• _WORK TO COMPLETE_
(1) Decide whether each statement agrees with the article on Willem van Duvenvoorde below. Answer yes or no and quote the deciding words.
(a) Duvenvoorde was the legitimate son of Philip van Duvenvoorde.
(b) Duvenvoorde became a squire in the count's household in 1311.
(c) Duvenvoorde lent money at interest to the king of England.
(2) Answer these questions from the article on Willem van Duvenvoorde below.
(a) On what date did Duvenvoorde die?
(b) Who was married to Duvenvoorde's aunt?
(c) In which cities did Duvenvoorde obtain the farm of tolls?
(3) Using the article on Willem van Duvenvoorde below, explain how Duvenvoorde became richer still.

• _EXTRACT_
------------------------------------------------

= Willem van Duvenvoorde =

Willem van Duvenvoorde or van Duvoorde (c. 1290 – 12 August 1353), also known as Willem Snikkerieme, was a nobleman and financier who served as a financial and political adviser to four successive counts and countesses of Hainaut and Holland.

==Biography==
Duvenvoorde was born c. 1290, the recognised bastard of Philip van Duvenvoorde, lord of Polanen and bailiff of Kennemerland, a member of the House of Wassenaer. In 1311, he became a squire in the household of William, Count of Hainaut and Holland, perhaps because the seneschal, Thierry van der Waele, was married to his aunt. From 1317, household records refer to him as chamberlain or treasurer, and from 1321 he was one of the count's leading advisers. He amassed substantial rewards in the service of the count, who was renowned for his liberality, and used these to engage in financial transactions that made him richer still. He provided loans at interest to the count of Hainaut and Holland, the count of Jülich, the duke of Brabant, the archbishop of Cologne, the bishops of Utrecht and Liège, and the king of England. As security he obtained the farm of tolls in Mechelen, Antwerp and Dordrecht, and property in Brussels.

------------------------------------------------

• _COLLECTED DATA_
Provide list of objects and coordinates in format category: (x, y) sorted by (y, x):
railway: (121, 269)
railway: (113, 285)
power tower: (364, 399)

------------------------------------------------

• _REPLIES_
(1)
(a) No: "the recognised bastard of Philip van Duvenvoorde"
(b) Yes: "In 1311, he became a squire in the household of William, Count of Hainaut and Holland"
(c) Yes: "He provided loans at interest" and "the king of England"

(2)
(a) 12 August 1353
(b) The seneschal, Thierry van der Waele
(c) Mechelen, Antwerp and Dordrecht

(3) He gained substantial rewards in the service of the count, who was renowned for his liberality. He used these rewards to engage in financial transactions, which made him richer still.